What is required =
Count only the lines of the records that hold "swatch", then give the number without any other words.

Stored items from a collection
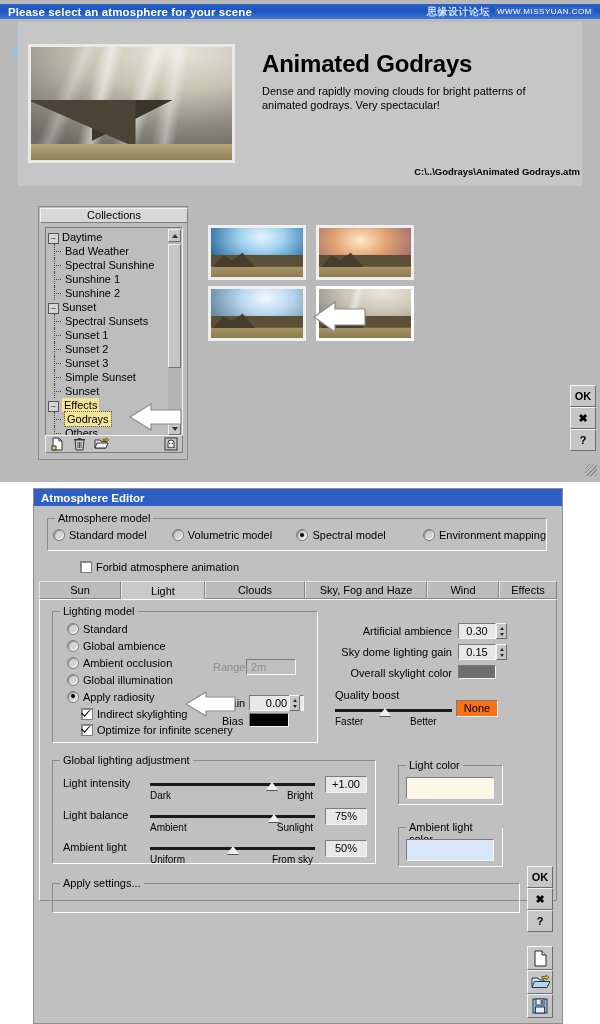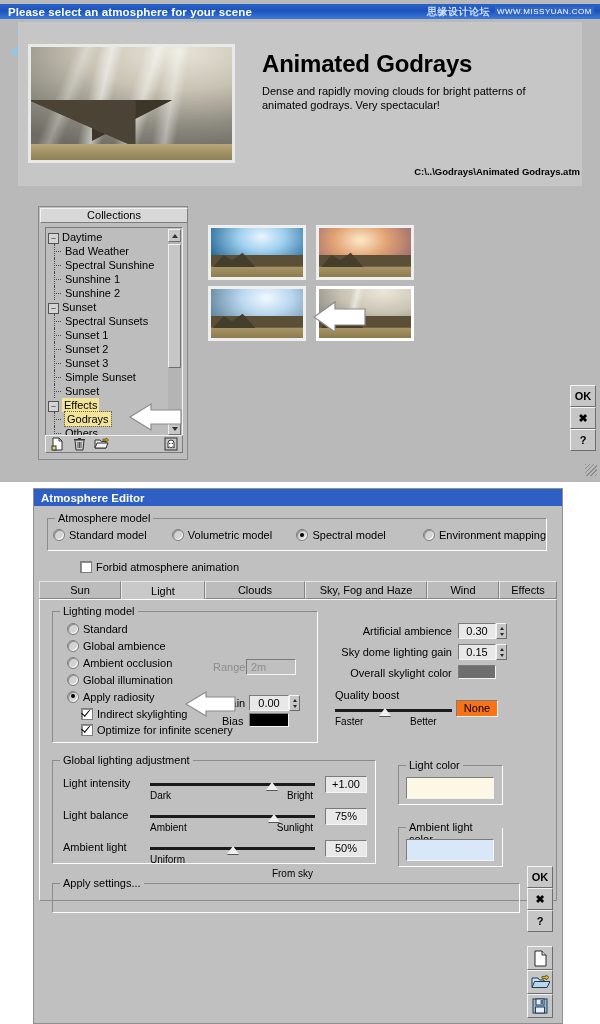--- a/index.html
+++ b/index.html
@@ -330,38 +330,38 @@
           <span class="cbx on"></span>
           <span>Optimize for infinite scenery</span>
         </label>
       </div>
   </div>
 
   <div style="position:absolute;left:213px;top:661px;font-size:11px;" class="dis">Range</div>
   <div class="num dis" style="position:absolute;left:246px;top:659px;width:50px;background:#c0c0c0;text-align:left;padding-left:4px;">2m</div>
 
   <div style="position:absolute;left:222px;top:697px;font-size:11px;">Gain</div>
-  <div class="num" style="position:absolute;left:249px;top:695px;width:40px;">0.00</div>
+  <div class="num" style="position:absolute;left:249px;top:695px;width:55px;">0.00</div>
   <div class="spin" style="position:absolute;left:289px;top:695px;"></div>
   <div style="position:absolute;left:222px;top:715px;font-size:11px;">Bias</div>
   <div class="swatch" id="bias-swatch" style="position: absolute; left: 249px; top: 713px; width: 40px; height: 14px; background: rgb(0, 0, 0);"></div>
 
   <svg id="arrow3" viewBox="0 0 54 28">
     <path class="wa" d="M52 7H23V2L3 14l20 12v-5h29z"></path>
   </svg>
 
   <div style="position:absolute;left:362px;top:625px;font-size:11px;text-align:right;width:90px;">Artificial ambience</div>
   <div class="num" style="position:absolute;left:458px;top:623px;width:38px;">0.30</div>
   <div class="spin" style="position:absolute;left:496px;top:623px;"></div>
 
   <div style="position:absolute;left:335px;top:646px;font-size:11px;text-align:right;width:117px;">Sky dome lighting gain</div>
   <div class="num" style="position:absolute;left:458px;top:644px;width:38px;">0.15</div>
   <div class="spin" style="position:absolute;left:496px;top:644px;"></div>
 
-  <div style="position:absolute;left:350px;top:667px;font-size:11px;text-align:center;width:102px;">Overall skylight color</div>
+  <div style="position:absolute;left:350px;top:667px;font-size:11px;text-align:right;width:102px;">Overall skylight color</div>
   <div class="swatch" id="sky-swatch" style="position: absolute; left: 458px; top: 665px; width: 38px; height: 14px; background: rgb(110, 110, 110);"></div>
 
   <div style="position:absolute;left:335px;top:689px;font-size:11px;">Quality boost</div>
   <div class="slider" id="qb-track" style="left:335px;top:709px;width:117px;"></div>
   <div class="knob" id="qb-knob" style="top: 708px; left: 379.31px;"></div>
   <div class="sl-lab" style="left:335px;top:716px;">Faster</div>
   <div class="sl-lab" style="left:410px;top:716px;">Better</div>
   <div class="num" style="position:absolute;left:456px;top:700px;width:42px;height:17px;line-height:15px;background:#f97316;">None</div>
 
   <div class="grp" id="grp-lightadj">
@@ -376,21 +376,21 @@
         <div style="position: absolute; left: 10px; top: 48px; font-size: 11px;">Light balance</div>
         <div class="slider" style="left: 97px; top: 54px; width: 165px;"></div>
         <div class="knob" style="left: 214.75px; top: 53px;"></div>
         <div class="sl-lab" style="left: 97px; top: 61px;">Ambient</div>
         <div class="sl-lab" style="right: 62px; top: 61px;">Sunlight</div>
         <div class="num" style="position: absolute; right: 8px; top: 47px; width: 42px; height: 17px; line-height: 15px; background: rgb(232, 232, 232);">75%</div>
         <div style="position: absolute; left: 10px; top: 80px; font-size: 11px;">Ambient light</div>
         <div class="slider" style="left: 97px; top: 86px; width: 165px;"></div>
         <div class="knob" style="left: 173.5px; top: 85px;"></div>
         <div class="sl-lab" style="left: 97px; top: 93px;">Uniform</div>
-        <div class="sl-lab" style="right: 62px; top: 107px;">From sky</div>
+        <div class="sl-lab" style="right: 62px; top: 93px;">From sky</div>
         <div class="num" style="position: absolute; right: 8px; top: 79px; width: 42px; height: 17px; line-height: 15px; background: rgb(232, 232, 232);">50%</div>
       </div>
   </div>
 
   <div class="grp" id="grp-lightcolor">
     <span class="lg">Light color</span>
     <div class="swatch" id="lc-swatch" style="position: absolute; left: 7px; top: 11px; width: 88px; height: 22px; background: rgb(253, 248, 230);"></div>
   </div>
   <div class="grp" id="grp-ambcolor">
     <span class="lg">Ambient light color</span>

* * *

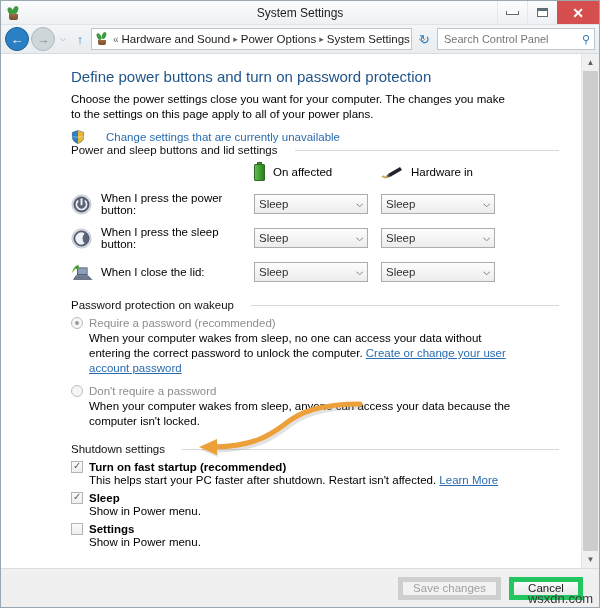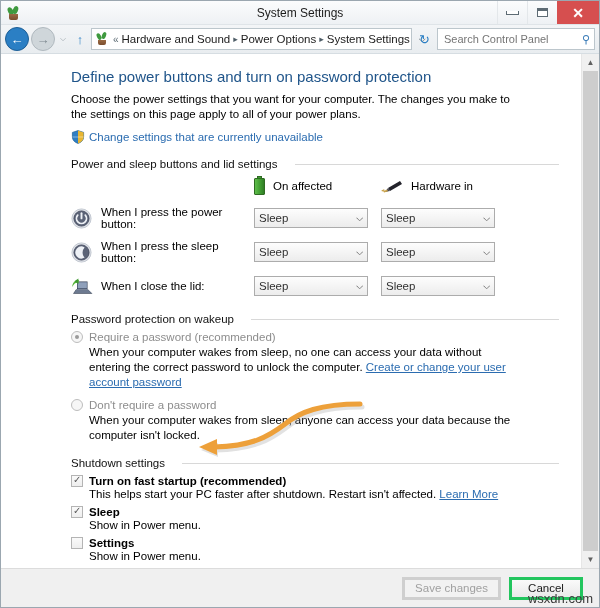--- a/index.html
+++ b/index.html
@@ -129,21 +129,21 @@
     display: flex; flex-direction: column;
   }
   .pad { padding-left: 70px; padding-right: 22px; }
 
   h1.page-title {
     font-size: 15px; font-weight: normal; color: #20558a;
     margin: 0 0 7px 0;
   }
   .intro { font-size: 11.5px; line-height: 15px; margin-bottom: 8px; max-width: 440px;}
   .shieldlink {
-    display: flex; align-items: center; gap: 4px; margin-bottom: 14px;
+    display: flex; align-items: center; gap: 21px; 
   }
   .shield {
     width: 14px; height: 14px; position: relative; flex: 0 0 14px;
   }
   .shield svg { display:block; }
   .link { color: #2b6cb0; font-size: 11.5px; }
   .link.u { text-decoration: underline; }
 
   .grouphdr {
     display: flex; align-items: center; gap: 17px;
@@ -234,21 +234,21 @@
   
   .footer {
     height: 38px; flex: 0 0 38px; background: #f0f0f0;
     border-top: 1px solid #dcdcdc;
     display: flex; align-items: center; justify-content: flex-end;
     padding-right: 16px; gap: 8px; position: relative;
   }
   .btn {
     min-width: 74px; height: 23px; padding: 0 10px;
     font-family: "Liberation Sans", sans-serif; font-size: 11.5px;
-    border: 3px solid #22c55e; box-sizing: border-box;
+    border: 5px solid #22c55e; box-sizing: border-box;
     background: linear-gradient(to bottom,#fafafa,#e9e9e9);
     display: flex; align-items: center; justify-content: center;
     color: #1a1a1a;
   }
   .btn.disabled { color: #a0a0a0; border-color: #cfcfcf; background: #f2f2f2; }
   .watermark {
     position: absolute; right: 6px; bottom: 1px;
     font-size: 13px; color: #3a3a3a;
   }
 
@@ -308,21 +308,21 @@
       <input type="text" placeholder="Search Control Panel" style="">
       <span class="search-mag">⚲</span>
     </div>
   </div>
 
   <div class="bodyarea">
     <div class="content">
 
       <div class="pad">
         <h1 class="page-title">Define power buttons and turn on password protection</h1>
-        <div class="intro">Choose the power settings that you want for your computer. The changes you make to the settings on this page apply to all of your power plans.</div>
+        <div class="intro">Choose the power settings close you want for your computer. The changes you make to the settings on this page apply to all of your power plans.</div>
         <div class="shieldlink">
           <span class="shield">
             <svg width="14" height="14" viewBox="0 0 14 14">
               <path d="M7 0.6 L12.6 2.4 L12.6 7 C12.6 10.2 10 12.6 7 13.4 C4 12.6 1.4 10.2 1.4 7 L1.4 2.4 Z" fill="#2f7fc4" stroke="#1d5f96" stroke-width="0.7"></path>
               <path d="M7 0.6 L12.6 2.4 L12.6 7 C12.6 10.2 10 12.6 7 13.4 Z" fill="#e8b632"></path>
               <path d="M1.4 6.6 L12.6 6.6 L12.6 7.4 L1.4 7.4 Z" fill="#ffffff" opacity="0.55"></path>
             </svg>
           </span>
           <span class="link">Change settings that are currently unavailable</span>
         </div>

The answer =
3